By Jochebed Fekadu | DE&I Project Manager
By Jochebed Fekadu | DE&I Project Manager
This past summer marked the second anniversary of the United States’ most recent racial reckoning. Following the senseless murders of George Floyd, Ahmaud Arbery and Breonna Taylor (among dozens of others), everyday Americans took to the streets to voice their opposition to police brutality and racial violence — and, more importantly, demand real, material change. And for a minute, it seemed like our country was finally prepared to answer this call.
People began candidly discussing once-taboo topics like white privilege, anti-Black racism and police violence. Support for the Black Lives Matter movement soared (albeit temporarily), and elected officials campaigned for sweeping police reforms. Where the public goes, corporations follow, and leaders across segments quickly pledged large sums of money to tackle societal disparities and racial injustice.
Yet two years later, precious few have ponied up. By the beginning of 2022, only about $652 million of the $67 billion promised to racial equity efforts had been disbursed. Why have companies largely failed to deliver on their bold DEI promises?
For one thing, fostering a diverse, inclusive culture often gets “stuck in the middle.” C-level executives leave this critical work to newly hired DEI chief officers and middle managers — who are tasked with leading the DEI charge, often with insufficient knowledge, team support and resources.

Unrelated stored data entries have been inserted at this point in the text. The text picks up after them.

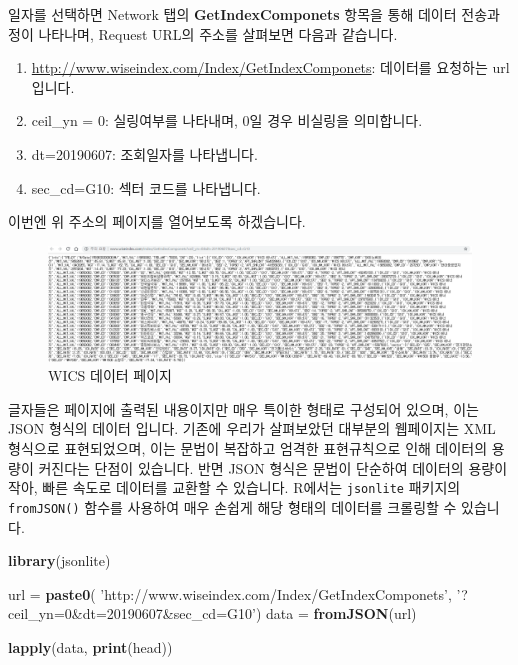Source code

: \documentclass[12pt,]{book}
\newenvironment{Shaded}{\begin{snugshade}}{\end{snugshade}}
\newcommand{\KeywordTok}[1]{\textcolor[rgb]{0.13,0.29,0.53}{\textbf{#1}}}
\newcommand{\NormalTok}[1]{#1}
\newcommand{\StringTok}[1]{\textcolor[rgb]{0.31,0.60,0.02}{#1}}
\providecommand{\tightlist}{%
  \setlength{\itemsep}{0pt}\setlength{\parskip}{0pt}}
\begin{document}
일자를 선택하면 Network 탭의 \textbf{GetIndexComponets} 항목을 통해 데이터 전송과정이 나타나며, Request URL의 주소를 살펴보면 다음과 같습니다.

\begin{enumerate}
\def\labelenumi{\arabic{enumi}.}
\tightlist
\item
  \url{http://www.wiseindex.com/Index/GetIndexComponets}: 데이터를 요청하는 url 입니다.
\item
  ceil\_yn = 0: 실링여부를 나타내며, 0일 경우 비실링을 의미합니다.
\item
  dt=20190607: 조회일자를 나타냅니다.
\item
  sec\_cd=G10: 섹터 코드를 나타냅니다.
\end{enumerate}

이번엔 위 주소의 페이지를 열어보도록 하겠습니다.

\begin{figure}[h]

{\centering \includegraphics[width=1\linewidth]{images/crawl_practice_wics3} 

}

\caption{WICS 데이터 페이지}\label{fig:unnamed-chunk-26}
\end{figure}

글자들은 페이지에 출력된 내용이지만 매우 특이한 형태로 구성되어 있으며, 이는 JSON 형식의 데이터 입니다. 기존에 우리가 살펴보았던 대부분의 웹페이지는 XML 형식으로 표현되었으며, 이는 문법이 복잡하고 엄격한 표현규칙으로 인해 데이터의 용량이 커진다는 단점이 있습니다. 반면 JSON 형식은 문법이 단순하여 데이터의 용량이 작아, 빠른 속도로 데이터를 교환할 수 있습니다. R에서는 \texttt{jsonlite} 패키지의 \texttt{fromJSON()} 함수를 사용하여 매우 손쉽게 해당 형태의 데이터를 크롤링할 수 있습니다.

\begin{Shaded}
\begin{Highlighting}[]
\KeywordTok{library}\NormalTok{(jsonlite)}

\NormalTok{url =}\StringTok{ }\KeywordTok{paste0}\NormalTok{(}
  \StringTok{'http://www.wiseindex.com/Index/GetIndexComponets'}\NormalTok{,}
  \StringTok{'?ceil_yn=0&dt=20190607&sec_cd=G10'}\NormalTok{)}
\NormalTok{data =}\StringTok{ }\KeywordTok{fromJSON}\NormalTok{(url)}

\KeywordTok{lapply}\NormalTok{(data, }\KeywordTok{print}\NormalTok{(head))}
\end{Highlighting}
\end{Shaded}
\end{document}
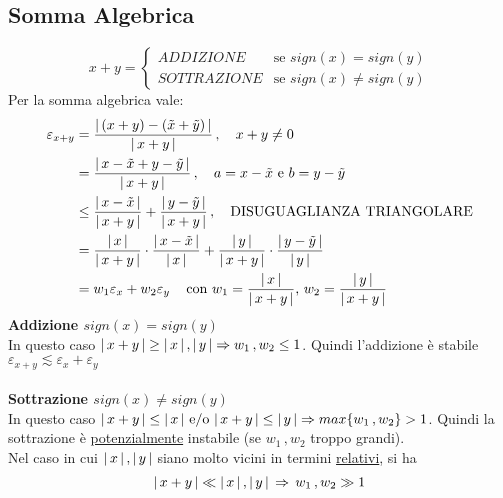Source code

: \subsection{Somma Algebrica}
\[x+y = 
\begin{cases}
ADDIZIONE & \text{se $sign(x)=sign(y)$} \\
SOTTRAZIONE & \text{se $sign(x) \ne sign(y)$}
\end{cases}
\]
Per la somma algebrica vale:
\[\begin{split}
\varepsilon_{x+y} & = \frac{\abs*{\,(x + y) - (\Tilde{x} + \Tilde{y})\,}}{\abs*{\,x + y\,}} \,, \quad x + y \ne 0 \\
& = \frac{\abs*{\,x - \Tilde{x} + y - \Tilde{y}\,}}{\abs*{\,x + y\,}} \,, \quad a = x - \Tilde{x} \text{ e } b = y - \Tilde{y} \\
& \le \frac{\abs*{\,x - \Tilde{x}\,}}{\abs*{\,x + y\,}} + \frac{\abs*{\,y - \Tilde{y}\,}}{\abs*{\,x + y\,}} \,, \quad \text{DISUGUAGLIANZA TRIANGOLARE} \\
& = \frac{\abs*{\,x\,}}{\abs*{\,x + y\,}} \cdot \frac{\abs*{\,x - \Tilde{x}\,}}{\abs*{\,x\,}} + \frac{\abs*{\,y\,}}{\abs*{\,x + y\,}} \cdot \frac{\abs*{\,y - \Tilde{y}\,}}{\abs*{\,y\,}} \\
& = w_1 \varepsilon_x + w_2 \varepsilon_y \, \quad \text{con $w_1=\frac{\abs*{\,x\,}}{\abs*{\,x + y\,}}$, $w_2=\frac{\abs*{\,y\,}}{\abs*{\,x + y\,}}$}
\end{split}\]
\textbf{Addizione $sign(x)=sign(y)$}\\
In questo caso $\abs*{\,x + y\,} \ge \abs*{\,x\,}\,,\abs*{\,y\,} \Rightarrow w_1\,,w_2 \le 1$. Quindi l'addizione è stabile $\varepsilon_{x+y}\lesssim \varepsilon_x+\varepsilon_y$
\\\\\textbf{Sottrazione $sign(x)\ne sign(y)$}\\
In questo caso $\abs*{\,x + y\,} \le \abs*{\,x\,} \text{ e/o } \abs*{\,x + y\,} \le \abs*{\,y\,} \Rightarrow max\{w_1\,,w_2\} > 1$. Quindi la sottrazione è \underline{potenzialmente} instabile (se $w_1\,,w_2$ troppo grandi).\\
Nel caso in cui $\abs*{\,x\,}\,,\abs*{\,y\,}$ siano molto vicini in termini \underline{relativi}, si ha
\[
\abs*{\,x + y\,} \ll \abs*{\,x\,}\,,\abs*{\,y\,} \, \Rightarrow \, w_1\,,w_2 \gg 1
\]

Indeed, a McLean & Co. report found that only 42% of organizations have leaders devoted to modeling inclusive behavior and advancing DEI in 2022. For DEI efforts to be generative, organizations have to back up their good intentions with time, energy and money.
Moreover, there’s still immense fear around DEI — mostly, fear of saying or doing the wrong thing. When fear takes hold, there’s real potential for DEI regression after a few weeks or months of “work.” One Deloitte survey uncovered that over 40% of upper management leaders believe their organizations are too concentrated on DEI, while another 60% admit their DEI commitments will likely fall by the wayside as different competitive threats emerge.
The underlying thread here is that organizations aren’t executing on their DEI strategies because a majority of C-suite executives aren’t actively engaged in the work through their day-to-day actions, strategic priorities and employee interactions. And therein lies the solution.
We need our executives to dive into DEI alongside their CDEIOs and middle managers to demonstrate that it isn’t just a passing management trend — but rather, a business and moral imperative. We need them to see the inherent value in DEI in order to properly resource and demonstrate efforts. And we need them to engage in good-faith DEI discussions to show their employees that even leaders at the highest levels can ask questions, shift systems and grow as human beings. Simply put, we need genuine executive buy-in.
One of the best ways to gain buy-in on any company initiative, not just DEI, is to show the C-suite compelling data. To that end, start by examining your Equal Employment Opportunity Commission data. All employers with 100-plus employees are required to report to the EEOC on gender, race and ethnicity by job type. As of 2019, a large majority of these companies (61%) did not disclose these numbers publicly.
Do you see gaps in your workforce? It’s wise to address them. A field experiment by an assistant professor of accounting at Stanford Graduate School of Business found that a majority of job seekers would sacrifice a higher salary to work for a more inclusive company.
There are companies out there that can help in this regard. The Center for WorkLife Law, for example, audits how biases pop up in performance evaluations. The findings can be sobering, to say the least. Getting along with others and having a positive attitude are seemingly optional for white men but necessary characteristics for women and people of color — in one audit, 83% of Black men were praised for having good attitudes versus 46% of white men. To combat those biases, two changes to performance evaluations were suggested. The results were substantially more constructive feedback for marginalized groups and more leadership mentions.
True change comes from disrupting current power structures and systems. To turn DEI pledges into DEI practices, we need executives to get on board in a big way. DEI is three separate words, and oftentimes we get caught up on the first. But “diversity” means nothing without creating a truly equitable workplace, and that means something different to each individual based on their past experiences. And inclusion is only impactful if the company has systems to support and sustain it.
That doesn’t mean sending out companywide emails or public promises. It means acknowledging that the systems they’re operating in don’t serve the DEI work employees are demanding — and prioritizing actions that build more just workplaces.